Task prompt
Reproduce only the stretch of entries below that begins at the first line and ends at the line holding "Document page, 1275x1650 pixels.".

Extracted information

########

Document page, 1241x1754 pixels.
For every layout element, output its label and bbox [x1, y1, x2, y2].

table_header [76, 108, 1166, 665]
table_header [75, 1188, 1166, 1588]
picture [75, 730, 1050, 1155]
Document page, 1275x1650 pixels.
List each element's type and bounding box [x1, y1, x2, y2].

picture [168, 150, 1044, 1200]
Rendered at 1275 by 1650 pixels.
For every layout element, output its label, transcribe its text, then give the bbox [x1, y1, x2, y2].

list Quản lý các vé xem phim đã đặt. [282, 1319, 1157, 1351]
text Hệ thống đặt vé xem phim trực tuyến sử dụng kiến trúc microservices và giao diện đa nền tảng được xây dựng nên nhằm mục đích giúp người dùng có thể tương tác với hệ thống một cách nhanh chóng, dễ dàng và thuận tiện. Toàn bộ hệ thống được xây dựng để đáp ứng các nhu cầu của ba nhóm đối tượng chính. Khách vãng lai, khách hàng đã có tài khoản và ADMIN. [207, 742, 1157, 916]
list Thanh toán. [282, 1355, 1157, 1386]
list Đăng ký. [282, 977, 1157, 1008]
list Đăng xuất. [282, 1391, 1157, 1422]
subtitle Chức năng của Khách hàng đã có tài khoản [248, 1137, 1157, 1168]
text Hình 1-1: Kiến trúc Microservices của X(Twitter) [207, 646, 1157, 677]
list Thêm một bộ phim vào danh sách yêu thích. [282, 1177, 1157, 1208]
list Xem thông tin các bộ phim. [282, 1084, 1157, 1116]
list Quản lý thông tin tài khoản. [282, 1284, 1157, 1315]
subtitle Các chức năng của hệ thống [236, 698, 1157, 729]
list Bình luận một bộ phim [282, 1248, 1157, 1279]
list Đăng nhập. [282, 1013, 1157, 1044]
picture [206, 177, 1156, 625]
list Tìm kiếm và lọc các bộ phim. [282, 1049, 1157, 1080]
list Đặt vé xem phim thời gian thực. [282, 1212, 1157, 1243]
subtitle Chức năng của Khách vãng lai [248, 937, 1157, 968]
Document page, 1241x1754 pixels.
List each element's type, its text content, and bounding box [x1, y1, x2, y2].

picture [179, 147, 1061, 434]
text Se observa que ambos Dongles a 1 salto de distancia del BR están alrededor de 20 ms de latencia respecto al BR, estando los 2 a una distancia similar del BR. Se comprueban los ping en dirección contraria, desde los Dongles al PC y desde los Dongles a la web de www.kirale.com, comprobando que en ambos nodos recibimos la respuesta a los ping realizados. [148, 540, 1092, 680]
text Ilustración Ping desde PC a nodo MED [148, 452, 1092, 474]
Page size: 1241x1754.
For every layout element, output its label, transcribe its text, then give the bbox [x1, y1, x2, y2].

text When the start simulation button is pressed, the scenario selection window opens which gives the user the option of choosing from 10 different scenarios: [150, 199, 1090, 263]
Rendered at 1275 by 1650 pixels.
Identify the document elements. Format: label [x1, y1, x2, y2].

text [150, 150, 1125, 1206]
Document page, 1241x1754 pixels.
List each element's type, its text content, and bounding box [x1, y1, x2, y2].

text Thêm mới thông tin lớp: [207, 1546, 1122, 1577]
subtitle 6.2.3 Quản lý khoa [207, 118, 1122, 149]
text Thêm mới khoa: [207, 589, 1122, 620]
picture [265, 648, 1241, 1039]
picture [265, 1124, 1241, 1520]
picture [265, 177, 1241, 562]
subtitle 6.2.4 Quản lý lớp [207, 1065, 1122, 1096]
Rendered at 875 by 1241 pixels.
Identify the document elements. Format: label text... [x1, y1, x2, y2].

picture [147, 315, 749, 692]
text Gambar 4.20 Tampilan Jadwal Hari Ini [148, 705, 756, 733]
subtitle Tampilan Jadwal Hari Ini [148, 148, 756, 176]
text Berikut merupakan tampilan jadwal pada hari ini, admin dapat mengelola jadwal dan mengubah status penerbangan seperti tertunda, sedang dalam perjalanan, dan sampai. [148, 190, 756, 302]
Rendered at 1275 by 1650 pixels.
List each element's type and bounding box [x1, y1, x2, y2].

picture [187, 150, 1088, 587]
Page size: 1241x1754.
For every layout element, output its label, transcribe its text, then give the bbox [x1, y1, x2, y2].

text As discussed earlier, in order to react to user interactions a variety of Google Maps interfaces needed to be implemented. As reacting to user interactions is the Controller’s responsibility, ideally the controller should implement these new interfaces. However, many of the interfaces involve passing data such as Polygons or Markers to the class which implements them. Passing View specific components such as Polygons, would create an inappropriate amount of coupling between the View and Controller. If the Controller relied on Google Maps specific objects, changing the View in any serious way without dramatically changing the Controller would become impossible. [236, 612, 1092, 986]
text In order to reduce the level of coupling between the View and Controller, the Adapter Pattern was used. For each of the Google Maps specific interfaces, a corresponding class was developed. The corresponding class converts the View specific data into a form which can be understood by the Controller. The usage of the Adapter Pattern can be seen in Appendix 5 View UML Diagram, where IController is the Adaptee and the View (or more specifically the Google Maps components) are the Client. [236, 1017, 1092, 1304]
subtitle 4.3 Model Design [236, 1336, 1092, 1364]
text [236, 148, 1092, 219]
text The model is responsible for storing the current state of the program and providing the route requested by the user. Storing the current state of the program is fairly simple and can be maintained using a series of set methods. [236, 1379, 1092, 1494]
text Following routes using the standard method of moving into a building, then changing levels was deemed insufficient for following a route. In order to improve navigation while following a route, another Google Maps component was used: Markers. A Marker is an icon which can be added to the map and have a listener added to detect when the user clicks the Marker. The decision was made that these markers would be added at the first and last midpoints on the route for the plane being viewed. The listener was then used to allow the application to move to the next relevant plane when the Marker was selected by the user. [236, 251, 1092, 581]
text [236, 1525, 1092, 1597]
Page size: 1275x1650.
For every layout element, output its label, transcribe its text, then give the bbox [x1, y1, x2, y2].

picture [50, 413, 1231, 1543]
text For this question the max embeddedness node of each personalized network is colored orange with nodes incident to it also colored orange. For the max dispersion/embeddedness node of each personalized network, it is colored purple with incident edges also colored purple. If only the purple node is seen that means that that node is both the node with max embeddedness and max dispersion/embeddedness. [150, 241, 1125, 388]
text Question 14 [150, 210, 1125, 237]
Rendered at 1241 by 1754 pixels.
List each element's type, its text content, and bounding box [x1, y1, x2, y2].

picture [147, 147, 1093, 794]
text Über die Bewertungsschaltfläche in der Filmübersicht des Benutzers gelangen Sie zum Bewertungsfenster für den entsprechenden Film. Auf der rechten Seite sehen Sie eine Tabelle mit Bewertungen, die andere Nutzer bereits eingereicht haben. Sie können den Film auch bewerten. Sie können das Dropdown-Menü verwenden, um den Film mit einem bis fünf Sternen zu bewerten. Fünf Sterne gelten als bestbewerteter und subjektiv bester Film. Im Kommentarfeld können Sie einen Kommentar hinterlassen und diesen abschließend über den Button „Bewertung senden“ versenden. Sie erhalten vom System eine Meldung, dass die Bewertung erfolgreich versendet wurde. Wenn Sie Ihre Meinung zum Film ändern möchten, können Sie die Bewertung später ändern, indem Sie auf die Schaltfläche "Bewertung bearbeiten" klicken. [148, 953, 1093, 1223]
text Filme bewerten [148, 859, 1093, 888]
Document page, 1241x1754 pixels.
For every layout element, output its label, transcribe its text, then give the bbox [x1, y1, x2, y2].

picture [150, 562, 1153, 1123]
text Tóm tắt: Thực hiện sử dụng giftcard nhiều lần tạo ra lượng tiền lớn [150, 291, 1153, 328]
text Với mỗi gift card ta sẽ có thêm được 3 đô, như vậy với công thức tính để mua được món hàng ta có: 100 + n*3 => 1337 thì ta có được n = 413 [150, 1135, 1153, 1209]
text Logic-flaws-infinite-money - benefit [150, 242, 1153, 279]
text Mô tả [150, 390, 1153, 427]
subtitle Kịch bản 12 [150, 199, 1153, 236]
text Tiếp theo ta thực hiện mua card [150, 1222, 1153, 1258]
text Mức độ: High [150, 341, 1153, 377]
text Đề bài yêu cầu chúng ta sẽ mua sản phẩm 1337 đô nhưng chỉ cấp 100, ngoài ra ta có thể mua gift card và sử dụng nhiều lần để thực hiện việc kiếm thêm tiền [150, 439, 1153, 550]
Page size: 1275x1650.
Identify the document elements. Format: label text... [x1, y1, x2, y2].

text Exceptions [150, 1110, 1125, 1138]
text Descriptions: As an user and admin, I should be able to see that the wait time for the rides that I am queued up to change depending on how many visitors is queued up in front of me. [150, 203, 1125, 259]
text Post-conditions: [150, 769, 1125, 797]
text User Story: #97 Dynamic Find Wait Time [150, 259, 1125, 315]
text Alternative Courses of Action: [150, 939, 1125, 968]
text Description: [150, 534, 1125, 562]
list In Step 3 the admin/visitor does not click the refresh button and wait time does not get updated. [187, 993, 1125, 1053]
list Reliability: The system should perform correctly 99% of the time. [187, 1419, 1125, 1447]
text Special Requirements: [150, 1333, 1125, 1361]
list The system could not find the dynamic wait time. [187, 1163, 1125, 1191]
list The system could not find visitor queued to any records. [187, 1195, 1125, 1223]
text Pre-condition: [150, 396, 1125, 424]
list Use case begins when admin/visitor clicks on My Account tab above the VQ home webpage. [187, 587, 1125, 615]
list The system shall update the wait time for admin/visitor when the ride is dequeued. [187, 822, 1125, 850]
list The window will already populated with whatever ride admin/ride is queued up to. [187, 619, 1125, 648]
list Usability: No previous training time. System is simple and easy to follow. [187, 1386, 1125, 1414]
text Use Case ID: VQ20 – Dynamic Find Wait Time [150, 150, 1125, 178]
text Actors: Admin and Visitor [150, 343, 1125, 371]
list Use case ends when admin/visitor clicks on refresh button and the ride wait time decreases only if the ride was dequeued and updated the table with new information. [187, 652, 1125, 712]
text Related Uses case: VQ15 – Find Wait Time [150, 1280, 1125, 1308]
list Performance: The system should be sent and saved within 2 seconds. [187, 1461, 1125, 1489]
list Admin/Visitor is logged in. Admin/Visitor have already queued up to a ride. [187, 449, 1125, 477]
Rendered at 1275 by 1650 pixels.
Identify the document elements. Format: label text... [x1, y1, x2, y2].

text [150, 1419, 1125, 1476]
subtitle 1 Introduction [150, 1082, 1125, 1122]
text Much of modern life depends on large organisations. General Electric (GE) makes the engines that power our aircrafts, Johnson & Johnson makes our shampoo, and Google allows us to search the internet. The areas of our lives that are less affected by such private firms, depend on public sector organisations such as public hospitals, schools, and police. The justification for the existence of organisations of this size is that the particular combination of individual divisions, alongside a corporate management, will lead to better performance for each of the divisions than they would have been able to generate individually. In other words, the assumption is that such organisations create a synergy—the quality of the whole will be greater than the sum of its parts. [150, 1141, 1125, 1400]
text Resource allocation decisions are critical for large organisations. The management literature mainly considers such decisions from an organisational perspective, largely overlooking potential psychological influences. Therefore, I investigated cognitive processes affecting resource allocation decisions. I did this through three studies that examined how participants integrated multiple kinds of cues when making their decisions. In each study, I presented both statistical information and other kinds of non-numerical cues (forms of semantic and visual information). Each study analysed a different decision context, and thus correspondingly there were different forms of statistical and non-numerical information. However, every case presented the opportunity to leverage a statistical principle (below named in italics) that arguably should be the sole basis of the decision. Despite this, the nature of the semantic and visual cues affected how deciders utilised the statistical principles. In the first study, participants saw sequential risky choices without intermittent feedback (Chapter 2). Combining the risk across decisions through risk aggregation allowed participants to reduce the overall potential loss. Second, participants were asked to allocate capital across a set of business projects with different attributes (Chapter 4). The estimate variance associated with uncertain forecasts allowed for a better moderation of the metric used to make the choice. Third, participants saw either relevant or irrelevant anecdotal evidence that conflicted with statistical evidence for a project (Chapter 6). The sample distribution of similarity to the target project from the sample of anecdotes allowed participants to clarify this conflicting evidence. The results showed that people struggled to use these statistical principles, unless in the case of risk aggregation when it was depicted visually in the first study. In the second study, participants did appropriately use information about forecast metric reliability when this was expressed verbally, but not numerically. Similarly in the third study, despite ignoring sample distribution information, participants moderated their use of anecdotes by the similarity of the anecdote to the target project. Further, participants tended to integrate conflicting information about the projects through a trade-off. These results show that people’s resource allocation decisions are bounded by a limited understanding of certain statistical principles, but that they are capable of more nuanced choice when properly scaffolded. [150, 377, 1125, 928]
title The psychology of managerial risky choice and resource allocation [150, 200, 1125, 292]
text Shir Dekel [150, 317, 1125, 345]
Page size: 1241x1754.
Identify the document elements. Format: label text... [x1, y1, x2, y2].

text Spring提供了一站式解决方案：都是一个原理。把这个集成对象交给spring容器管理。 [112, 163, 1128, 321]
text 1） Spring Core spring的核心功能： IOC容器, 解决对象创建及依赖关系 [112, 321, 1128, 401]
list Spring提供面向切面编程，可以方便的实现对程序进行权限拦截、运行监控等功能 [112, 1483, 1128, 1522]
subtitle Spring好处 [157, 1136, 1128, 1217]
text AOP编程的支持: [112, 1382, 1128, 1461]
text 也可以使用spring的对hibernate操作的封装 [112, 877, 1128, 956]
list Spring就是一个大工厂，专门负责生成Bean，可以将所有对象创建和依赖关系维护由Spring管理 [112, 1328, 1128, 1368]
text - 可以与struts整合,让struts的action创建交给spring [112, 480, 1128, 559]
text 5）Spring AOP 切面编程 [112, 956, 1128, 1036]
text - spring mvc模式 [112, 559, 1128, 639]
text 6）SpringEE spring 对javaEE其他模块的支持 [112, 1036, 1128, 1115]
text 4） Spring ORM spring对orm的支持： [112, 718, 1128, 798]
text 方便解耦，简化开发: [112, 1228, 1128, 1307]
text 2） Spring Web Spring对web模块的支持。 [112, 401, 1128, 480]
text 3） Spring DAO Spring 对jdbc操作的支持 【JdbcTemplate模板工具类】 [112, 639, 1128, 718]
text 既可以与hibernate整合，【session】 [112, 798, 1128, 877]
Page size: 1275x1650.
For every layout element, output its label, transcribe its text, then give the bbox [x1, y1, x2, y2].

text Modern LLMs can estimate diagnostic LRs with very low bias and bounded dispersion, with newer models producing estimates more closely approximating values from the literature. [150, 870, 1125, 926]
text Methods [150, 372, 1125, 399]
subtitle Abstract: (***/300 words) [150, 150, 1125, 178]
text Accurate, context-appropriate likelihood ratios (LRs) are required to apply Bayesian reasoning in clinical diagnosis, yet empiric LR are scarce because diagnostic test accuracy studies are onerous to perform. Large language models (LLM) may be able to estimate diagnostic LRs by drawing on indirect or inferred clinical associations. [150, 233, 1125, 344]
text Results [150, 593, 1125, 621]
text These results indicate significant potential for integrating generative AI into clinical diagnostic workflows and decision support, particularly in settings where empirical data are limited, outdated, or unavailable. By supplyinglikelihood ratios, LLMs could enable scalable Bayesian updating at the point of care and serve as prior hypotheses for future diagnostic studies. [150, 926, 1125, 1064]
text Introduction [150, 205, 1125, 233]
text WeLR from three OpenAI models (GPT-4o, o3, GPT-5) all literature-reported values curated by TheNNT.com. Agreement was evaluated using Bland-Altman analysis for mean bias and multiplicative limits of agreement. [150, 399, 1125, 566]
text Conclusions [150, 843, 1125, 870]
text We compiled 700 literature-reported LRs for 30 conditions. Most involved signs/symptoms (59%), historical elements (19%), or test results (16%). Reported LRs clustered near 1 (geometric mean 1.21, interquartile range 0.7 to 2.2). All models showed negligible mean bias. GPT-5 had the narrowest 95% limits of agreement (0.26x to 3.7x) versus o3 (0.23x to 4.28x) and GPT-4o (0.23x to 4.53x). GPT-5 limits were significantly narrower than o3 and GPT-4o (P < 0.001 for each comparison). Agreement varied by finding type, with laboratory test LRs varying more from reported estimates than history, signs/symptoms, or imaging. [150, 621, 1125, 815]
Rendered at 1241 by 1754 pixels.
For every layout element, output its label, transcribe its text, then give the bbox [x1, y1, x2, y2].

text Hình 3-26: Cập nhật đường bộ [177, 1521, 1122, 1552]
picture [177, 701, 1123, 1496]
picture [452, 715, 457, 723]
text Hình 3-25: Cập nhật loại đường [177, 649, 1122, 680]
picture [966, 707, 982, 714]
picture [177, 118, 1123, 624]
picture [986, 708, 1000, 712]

########

Response
Document page, 1241x1754 pixels.
For every layout element, output its label and bbox [x1, y1, x2, y2].

table_header [76, 108, 1166, 665]
table_header [75, 1188, 1166, 1588]
picture [75, 730, 1050, 1155]
Document page, 1275x1650 pixels.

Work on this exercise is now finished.